Un garçon de six ans exprime calmement sa lutte intérieure : « J'ai l'impression que quelque chose de mauvais va arriver tout le temps. » Comme tant d'autres enfants, il a vécu des expériences effrayantes durant son enfance. Son corps était constamment prêt à affronter le danger, une adaptation biologique essentielle pour sa survie. Pourtant, à l'école, cette hypersensibilité est perçue comme de l'impulsivité, de l'agressivité ou un comportement oppositionnel. Ces mécanismes de défense, forgés par des années de traumatisme, génèrent frustration et confusion chez l'enfant et son entourage. Ils altèrent profondément sa capacité à réguler ses émotions, à contrôler ses comportements et à nouer des relations saines avec ses pairs et ses proches. Cette réponse instinctive, autrefois protectrice, le trahit désormais.

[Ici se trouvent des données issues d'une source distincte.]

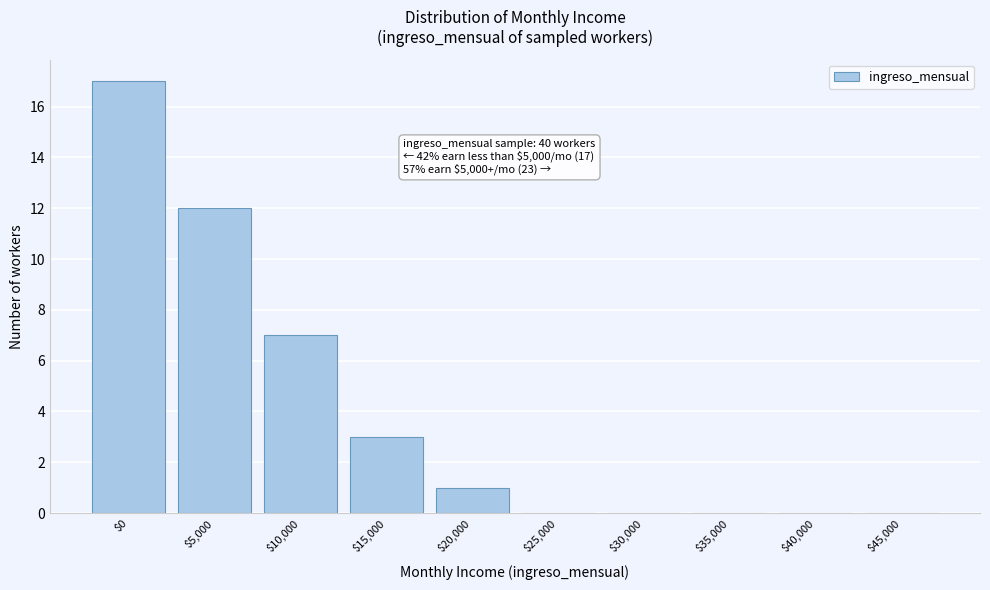

Is it true that the value at $10,000 is 7?

True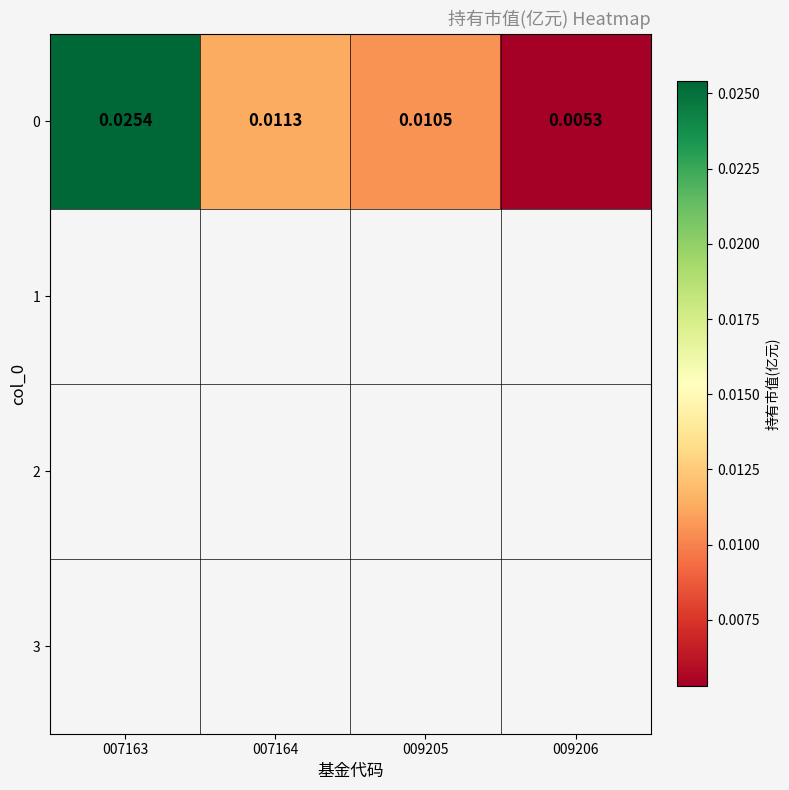

List the labels in order of value, smallest first.

009206, 009205, 007164, 007163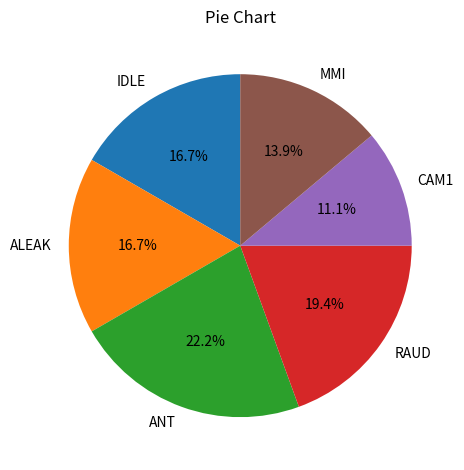

Does any single category account for the majority?

No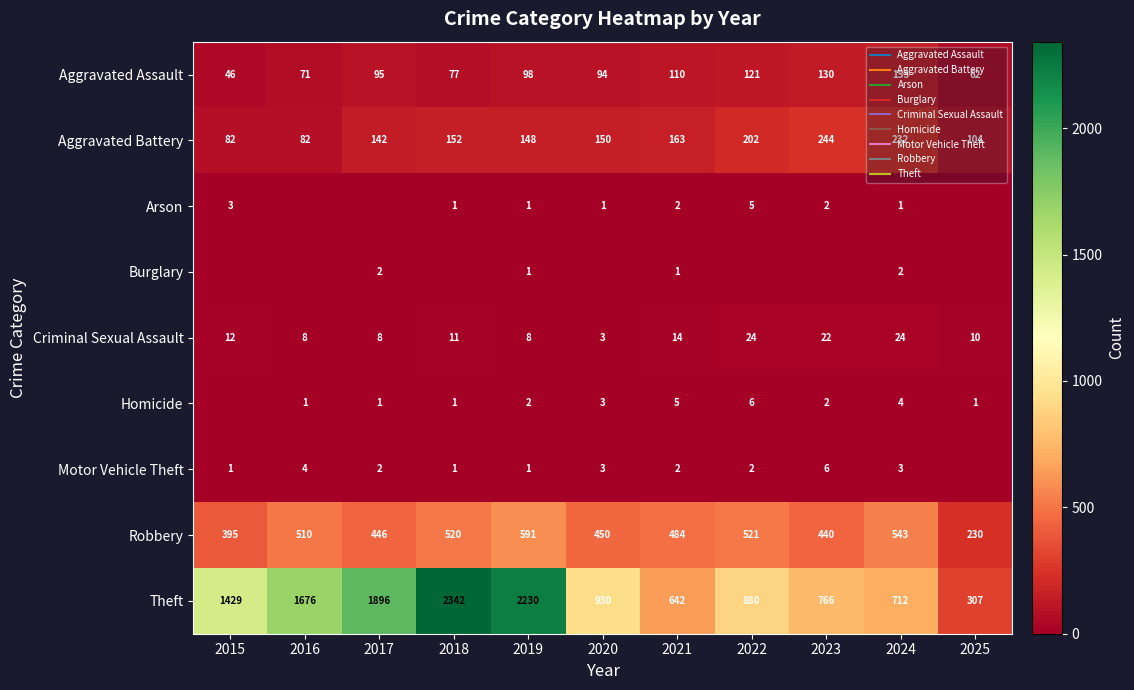

True or false: Motor Vehicle Theft has a value of 6 at 2023.

True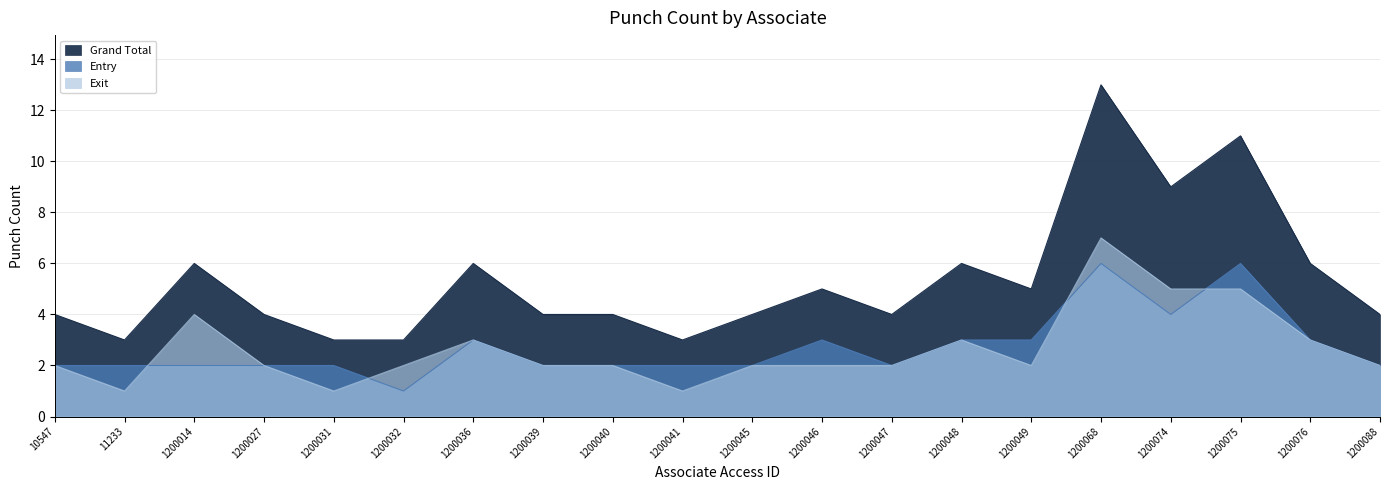

Reading left to right, what are all the values shown in this chart?

Grand Total: 4	3	6	4	3	3	6	4	4	3	4	5	4	6	5	13	9	11	6	4
Entry: 2	2	2	2	2	1	3	2	2	2	2	3	2	3	3	6	4	6	3	2
Exit: 2	1	4	2	1	2	3	2	2	1	2	2	2	3	2	7	5	5	3	2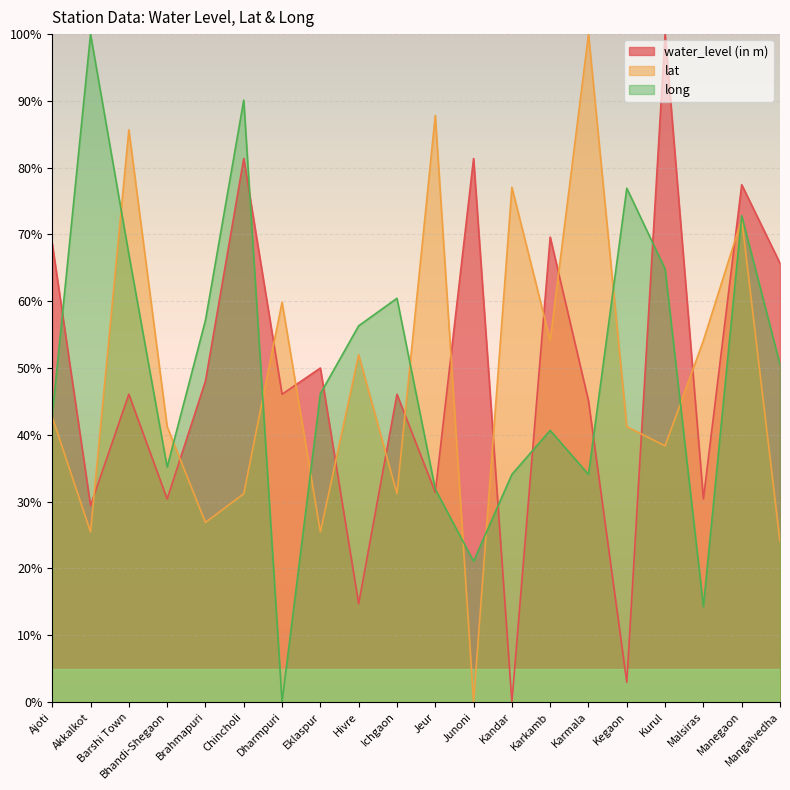

What is the spread (max minus min) of values at Mangalvedha?

41.7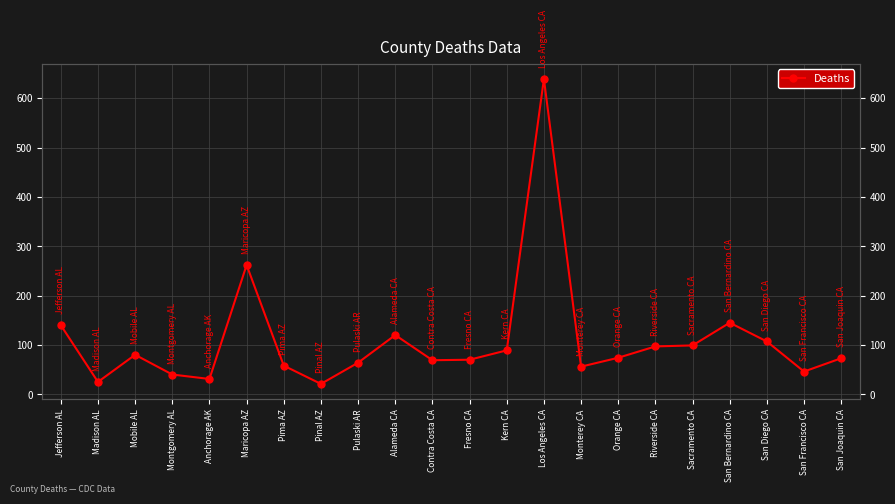

Does the chart display data point markers on the line(s)?

Yes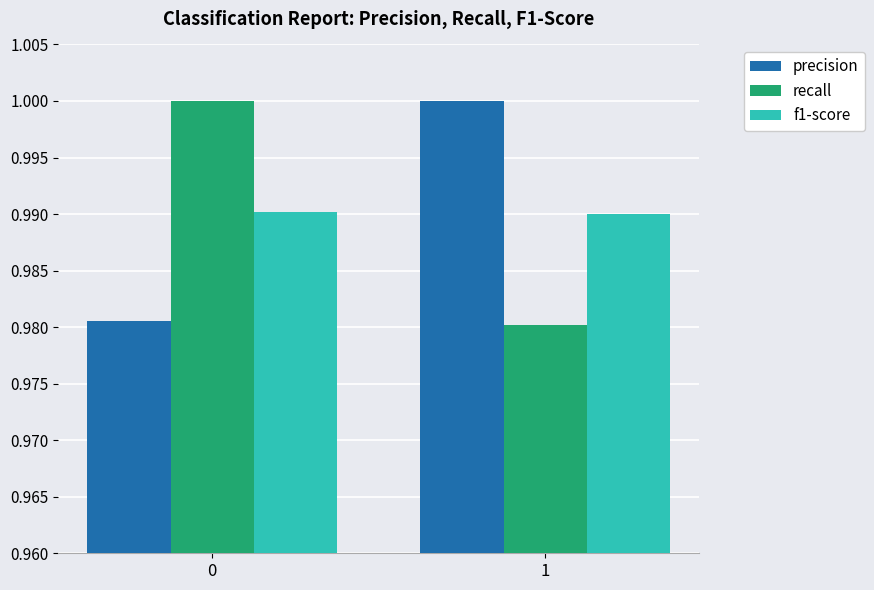

Count the recall values in the range 0 to 1.

2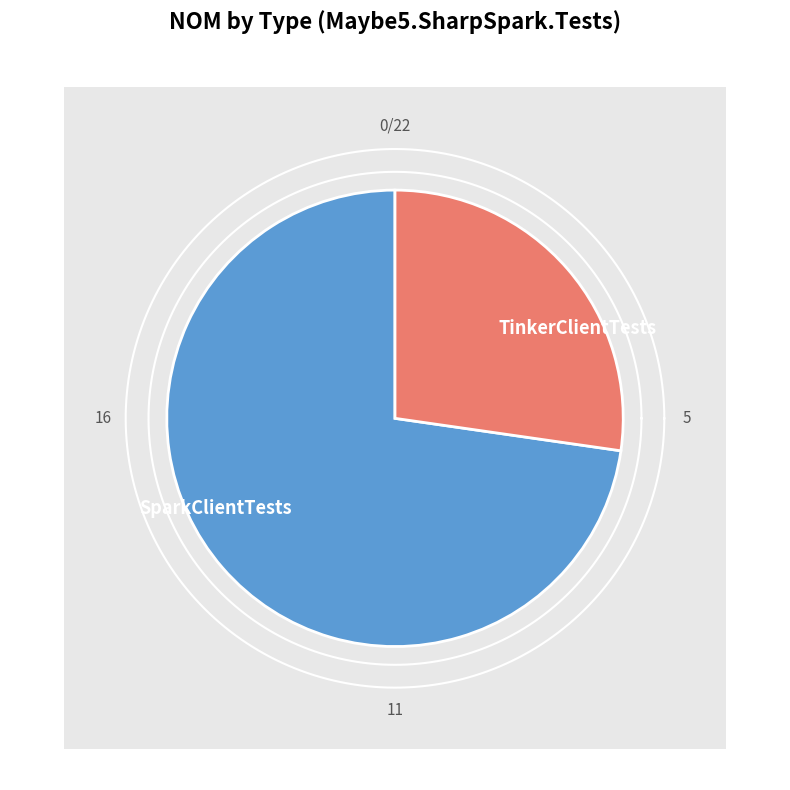

How many slices are in this pie chart?

2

Un enfant sur quatre subit un événement traumatisant avant 16 ans. Contrairement au stress ordinaire, le traumatisme représente une menace réelle ou perçue pour la vie ou le bien-être de l'enfant ou d'un proche. Il provoque une terreur intense, un sentiment d'horreur et d'impuissance. Le corps réagit alors par une accélération cardiaque, des tremblements, des vertiges et une respiration rapide, due à la libération d'hormones comme l'adrénaline et le cortisol – notre fameuse réponse « combat, fuite ou gel ». Au-delà des maltraitances (abus sexuels ou physiques), les traumatismes incluent accidents graves, catastrophes naturelles ou violence domestique dont l'enfant est témoin.
Les symptômes du stress traumatique chez l'enfant sont souvent mal interprétés. Ils varient d'un enfant à l'autre, même chez des frères et sœurs exposés à des expériences similaires. Les manifestations incluent agressivité, dépression, automutilation, troubles alimentaires ou du sommeil, perfectionnisme, impulsivité ou addictions. Parmi les signes courants : difficultés de concentration, hypervigilance, cauchemars récurrents, flashbacks, jeux répétitifs thématiques ou évitement des rappels traumatiques.
Il est essentiel de repérer ces signes précocement et d'intervenir. Moins de 10 % des enfants nécessitant un soutien en santé mentale en bénéficient. Beaucoup reçoivent des diagnostics erronés comme TDAH, trouble oppositionnel, trouble des conduites, bipolarité ou trouble réactif de l'attachement, au lieu du SSPT. Ces étiquettes masquent l'impact du traumatisme et mènent à des traitements inadaptés, détournant de la cause profonde : le stress traumatique.